- **Job**
Copy the text of every record below line for line, leaving out the pictures.

======== Record excerpts

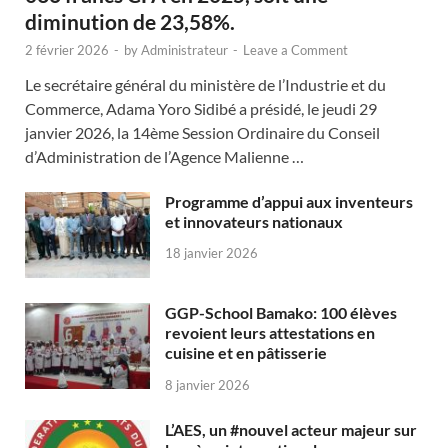
diminution de 23,58%.
2 février 2026
-
by
Administrateur
-
Leave a Comment
Le secrétaire général du ministère de l’Industrie et du
Commerce, Adama Yoro Sidibé a présidé, le jeudi 29
janvier 2026, la 14ème Session Ordinaire du Conseil
d’Administration de l’Agence Malienne …
Programme d’appui aux inventeurs
et innovateurs nationaux
18 janvier 2026
GGP-School Bamako: 100 élèves
revoient leurs attestations en
cuisine et en pâtisserie
8 janvier 2026
L’AES, un #nouvel acteur majeur sur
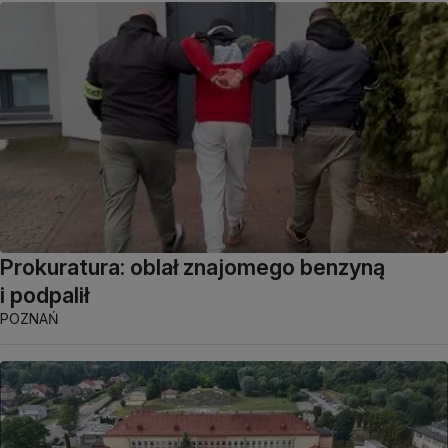
Prokuratura: oblał znajomego benzyną
i podpalił
POZNAŃ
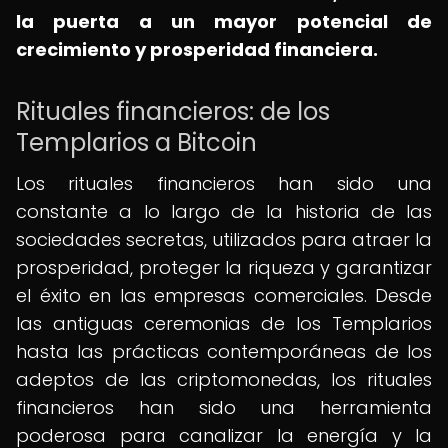
la puerta a un mayor potencial de
crecimiento y prosperidad financiera.
Rituales financieros: de los
Templarios a Bitcoin
Los rituales financieros han sido una
constante a lo largo de la historia de las
sociedades secretas, utilizados para atraer la
prosperidad, proteger la riqueza y garantizar
el éxito en las empresas comerciales. Desde
las antiguas ceremonias de los Templarios
hasta las prácticas contemporáneas de los
adeptos de las criptomonedas, los rituales
financieros han sido una herramienta
poderosa para canalizar la energía y la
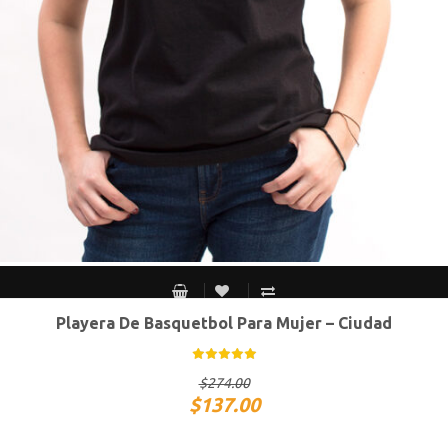
Playera De Basquetbol Para Mujer – Ciudad
CH
M
G
XG
$
274.00
$
137.00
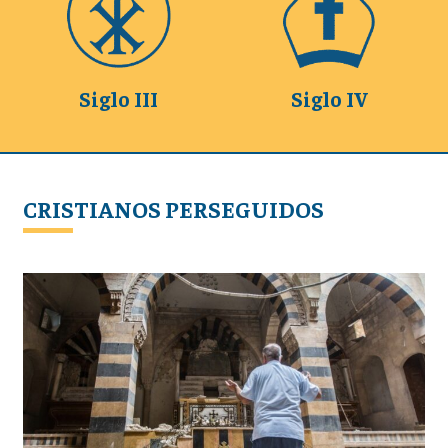
Siglo III
Siglo IV
CRISTIANOS PERSEGUIDOS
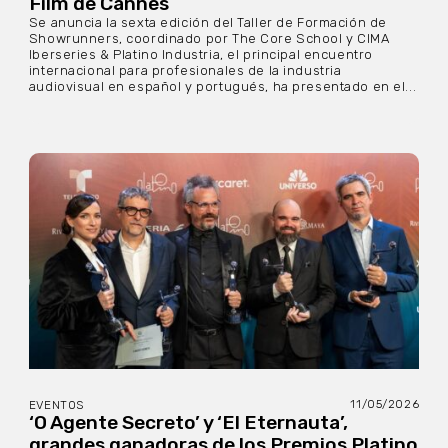
Film de Cannes
Se anuncia la sexta edición del Taller de Formación de
Showrunners, coordinado por The Core School y CIMA
Iberseries & Platino Industria, el principal encuentro
internacional para profesionales de la industria
audiovisual en español y portugués, ha presentado en el...
11/05/2026
EVENTOS
‘O Agente Secreto’ y ‘El Eternauta’,
grandes ganadoras de los Premios Platino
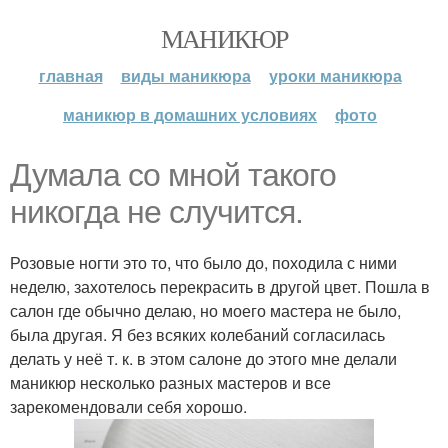
МАНИКЮР
главная
виды маникюра
уроки маникюра
маникюр в домашних условиях
фото
Думала со мной такого
никогда не случится.
Розовые ногти это то, что было до, походила с ними
неделю, захотелось перекрасить в другой цвет. Пошла в
салон где обычно делаю, но моего мастера не было,
была другая. Я без всяких колебаний согласилась
делать у неё т. к. в этом салоне до этого мне делали
маникюр несколько разных мастеров и все
зарекомендовали себя хорошо.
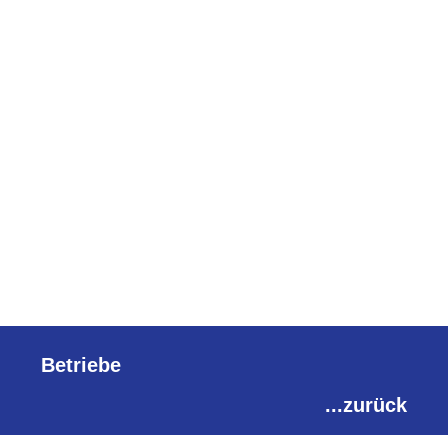
Betriebe
...zurück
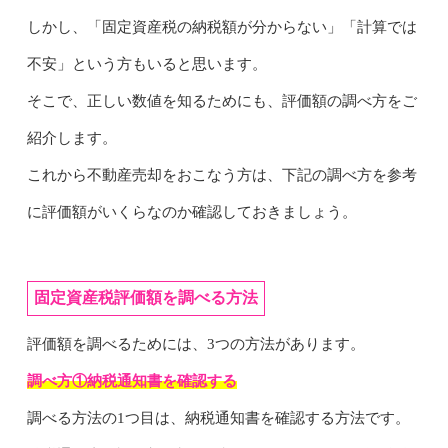
しかし、「固定資産税の納税額が分からない」「計算では
不安」という方もいると思います。
そこで、正しい数値を知るためにも、評価額の調べ方をご
紹介します。
これから不動産売却をおこなう方は、下記の調べ方を参考
に評価額がいくらなのか確認しておきましょう。
固定資産税評価額を調べる方法
評価額を調べるためには、3つの方法があります。
調べ方①納税通知書を確認する
調べる方法の1つ目は、納税通知書を確認する方法です。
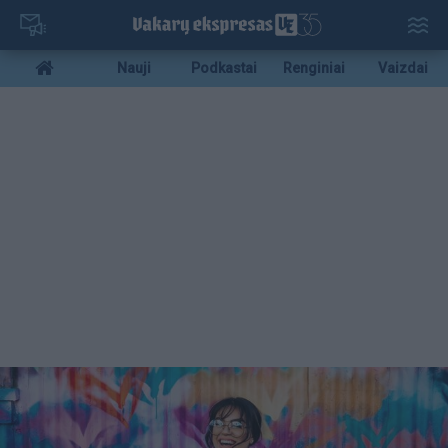
Pereiti
į
pagrindinį
Mobile
Nauji
Podkastai
Renginiai
Vaizdai
turinį
menu
bottom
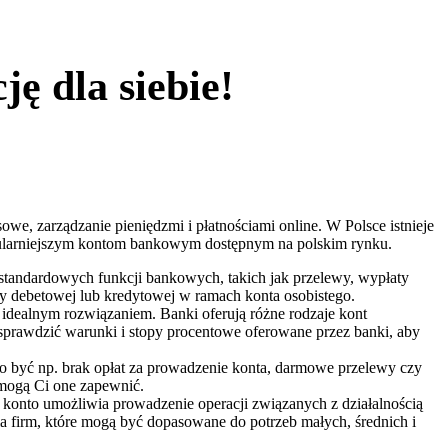
ę dla siebie!
e, zarządzanie pieniędzmi i płatnościami online. W Polsce istnieje
popularniejszym kontom bankowym dostępnym na polskim rynku.
standardowych funkcji bankowych, takich jak przelewy, wypłaty
ty debetowej lub kredytowej w ramach konta osobistego.
 idealnym rozwiązaniem. Banki oferują różne rodzaje kont
 sprawdzić warunki i stopy procentowe oferowane przez banki, aby
 to być np. brak opłat za prowadzenie konta, darmowe przelewy czy
e mogą Ci one zapewnić.
 konto umożliwia prowadzenie operacji związanych z działalnością
la firm, które mogą być dopasowane do potrzeb małych, średnich i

================

- **Exercise response**
diminution de 23,58%.
2 février 2026
-
by
Administrateur
-
Leave a Comment
Le secrétaire général du ministère de l’Industrie et du
Commerce, Adama Yoro Sidibé a présidé, le jeudi 29
janvier 2026, la 14ème Session Ordinaire du Conseil
d’Administration de l’Agence Malienne …
Programme d’appui aux inventeurs
et innovateurs nationaux
18 janvier 2026
GGP-School Bamako: 100 élèves
revoient leurs attestations en
cuisine et en pâtisserie
8 janvier 2026
L’AES, un #nouvel acteur majeur sur
Prokuratura: oblał znajomego benzyną
i podpalił
POZNAŃ
la puerta a un mayor potencial de
crecimiento y prosperidad financiera.
Rituales financieros: de los
Templarios a Bitcoin
Los rituales financieros han sido una
constante a lo largo de la historia de las
sociedades secretas, utilizados para atraer la
prosperidad, proteger la riqueza y garantizar
el éxito en las empresas comerciales. Desde
las antiguas ceremonias de los Templarios
hasta las prácticas contemporáneas de los
adeptos de las criptomonedas, los rituales
financieros han sido una herramienta
poderosa para canalizar la energía y la
Playera De Basquetbol Para Mujer – Ciudad
CH
M
G
XG
$
274.00
$
137.00
Siglo III
Siglo IV
CRISTIANOS PERSEGUIDOS
Film de Cannes
Se anuncia la sexta edición del Taller de Formación de
Showrunners, coordinado por The Core School y CIMA
Iberseries & Platino Industria, el principal encuentro
internacional para profesionales de la industria
audiovisual en español y portugués, ha presentado en el...
11/05/2026
EVENTOS
‘O Agente Secreto’ y ‘El Eternauta’,
grandes ganadoras de los Premios Platino
МАНИКЮР
главная
виды маникюра
уроки маникюра
маникюр в домашних условиях
фото
Думала со мной такого
никогда не случится.
Розовые ногти это то, что было до, походила с ними
неделю, захотелось перекрасить в другой цвет. Пошла в
салон где обычно делаю, но моего мастера не было,
была другая. Я без всяких колебаний согласилась
делать у неё т. к. в этом салоне до этого мне делали
маникюр несколько разных мастеров и все
зарекомендовали себя хорошо.
Betriebe
...zurück
しかし、「固定資産税の納税額が分からない」「計算では
不安」という方もいると思います。
そこで、正しい数値を知るためにも、評価額の調べ方をご
紹介します。
これから不動産売却をおこなう方は、下記の調べ方を参考
に評価額がいくらなのか確認しておきましょう。
固定資産税評価額を調べる方法
評価額を調べるためには、3つの方法があります。
調べ方①納税通知書を確認する
調べる方法の1つ目は、納税通知書を確認する方法です。
Pereiti
į
pagrindinį
Mobile
Nauji
Podkastai
Renginiai
Vaizdai
turinį
menu
bottom
ę dla siebie!
e, zarządzanie pieniędzmi i płatnościami online. W Polsce istnieje
popularniejszym kontom bankowym dostępnym na polskim rynku.
standardowych funkcji bankowych, takich jak przelewy, wypłaty
ty debetowej lub kredytowej w ramach konta osobistego.
 idealnym rozwiązaniem. Banki oferują różne rodzaje kont
 sprawdzić warunki i stopy procentowe oferowane przez banki, aby
 to być np. brak opłat za prowadzenie konta, darmowe przelewy czy
e mogą Ci one zapewnić.
 konto umożliwia prowadzenie operacji związanych z działalnością
la firm, które mogą być dopasowane do potrzeb małych, średnich i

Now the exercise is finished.